• **Brano da leggere**:
>>>

Ebbene sì: ecco che il profumo di vaniglia porterebbe allo slancio verso gli altri, quello di rosa favorirebbe la lucidità e il limone la concentrazione. Ancora: l’arancio sarebbe un potente antistress, la menta un coadiuvante per gli sportivi, latte e lavanda avrebbero potere rassicurante, soprattutto sui neonati.
La ricerca in realtà riunisce una serie di altri studi e risultati di esperimenti condotti un po’ ovunque, dall’Austria agli Usa, e gli effetti che può avere nel marketing sono evidenti: pensate che già in un supermercato francese è stato provato come la diffusione artificiale di odore di pollo arrosto e di cioccolato abbia inconsciamente diretto i clienti verso i reparti di rosticceria e dolci aumentando proporzionalmente le vendite di questi due prodotti. Pensate noi cosa potremmo ottenere nelle nostre piccole cucine!
Sono ben 12 milioni gli italiani che soffrono d’insonnia, per i quali materasso e cuscino non significano il giusto, meritato riposo, ma solo ore in cui ci si gira su un fianco e poi sull’altro e si diventa sempre più stanchi. Coldiretti ha pensato a tutti loro e ha diffuso un vademecum di consigli alimentari per migliorare quantità e qualità del sonno.
Secondo gli esperti, per dormire bene, la sera a cena bisogna evitare i cibi con sodio in eccesso e privilegiare quelli che contengono l’aminoacido triptofano, che aiuta la sintesi della serotonina, sostanza che agevola il rilassamento. In pratica: sì a pane, pasta, riso e orzo, a verdure come lattuga, zucca, rape, cavoli, radicchio e aglio, a uova bollite e a frutta dolce. Da evitare, invece, scatolame, minestre con dado, salatini, condimenti piccanti a base di pepe, curry e paprika, ma anche a cioccolato, caffè, thè e cacao che contengono caffeina e meglio bandire anche i superalcolici che, se non tolgono il sonno, regalano però un brutto risveglio.
Un vero toccasana (lo vediamo i molti film americani in effetti) sembra sia bere un bicchiere di latte caldo prima di coricarsi: riduce l’acidità gastrica, spesso colpevole dell’insonnia, ma va bene anche il consumo di formaggio fresco e yogurt che diminuiscono il nervosismo. Un dolcetto ricco di carboidrati, infine, può funzionare da potente antistress, e magari, accompagnato da un infuso o una tisana zuccherata con miele, donano relax e conciliano il riposo. Sogni d’oro!

<<<

• **Dati estratti**:
>>>

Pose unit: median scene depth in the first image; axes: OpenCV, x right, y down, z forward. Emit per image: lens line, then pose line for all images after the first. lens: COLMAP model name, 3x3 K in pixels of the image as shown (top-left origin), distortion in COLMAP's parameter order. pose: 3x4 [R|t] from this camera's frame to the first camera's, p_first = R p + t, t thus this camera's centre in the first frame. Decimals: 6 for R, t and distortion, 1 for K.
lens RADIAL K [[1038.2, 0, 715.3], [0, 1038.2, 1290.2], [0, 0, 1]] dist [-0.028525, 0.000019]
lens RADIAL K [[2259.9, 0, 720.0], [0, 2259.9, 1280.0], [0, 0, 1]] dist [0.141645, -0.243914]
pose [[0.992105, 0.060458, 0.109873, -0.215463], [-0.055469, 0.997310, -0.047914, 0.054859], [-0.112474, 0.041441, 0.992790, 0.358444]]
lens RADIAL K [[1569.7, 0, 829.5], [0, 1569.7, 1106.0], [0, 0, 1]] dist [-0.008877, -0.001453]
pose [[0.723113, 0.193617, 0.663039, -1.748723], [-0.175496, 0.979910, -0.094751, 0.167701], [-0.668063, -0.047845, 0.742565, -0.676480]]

<<<

• **Compiti da svolgere**:
A) Elenca le verdure che il brano consiglia di mangiare a cena per dormire bene.
B) Trascrivi dal brano il passo compreso tra "La ricerca in" e "qualità del sonno.", estremi inclusi.

• **Risposte ai compiti**:
A) lattuga, zucca, rape, cavoli, radicchio, aglio

B)
La ricerca in realtà riunisce una serie di altri studi e risultati di esperimenti condotti un po’ ovunque, dall’Austria agli Usa, e gli effetti che può avere nel marketing sono evidenti: pensate che già in un supermercato francese è stato provato come la diffusione artificiale di odore di pollo arrosto e di cioccolato abbia inconsciamente diretto i clienti verso i reparti di rosticceria e dolci aumentando proporzionalmente le vendite di questi due prodotti. Pensate noi cosa potremmo ottenere nelle nostre piccole cucine!
Sono ben 12 milioni gli italiani che soffrono d’insonnia, per i quali materasso e cuscino non significano il giusto, meritato riposo, ma solo ore in cui ci si gira su un fianco e poi sull’altro e si diventa sempre più stanchi. Coldiretti ha pensato a tutti loro e ha diffuso un vademecum di consigli alimentari per migliorare quantità e qualità del sonno.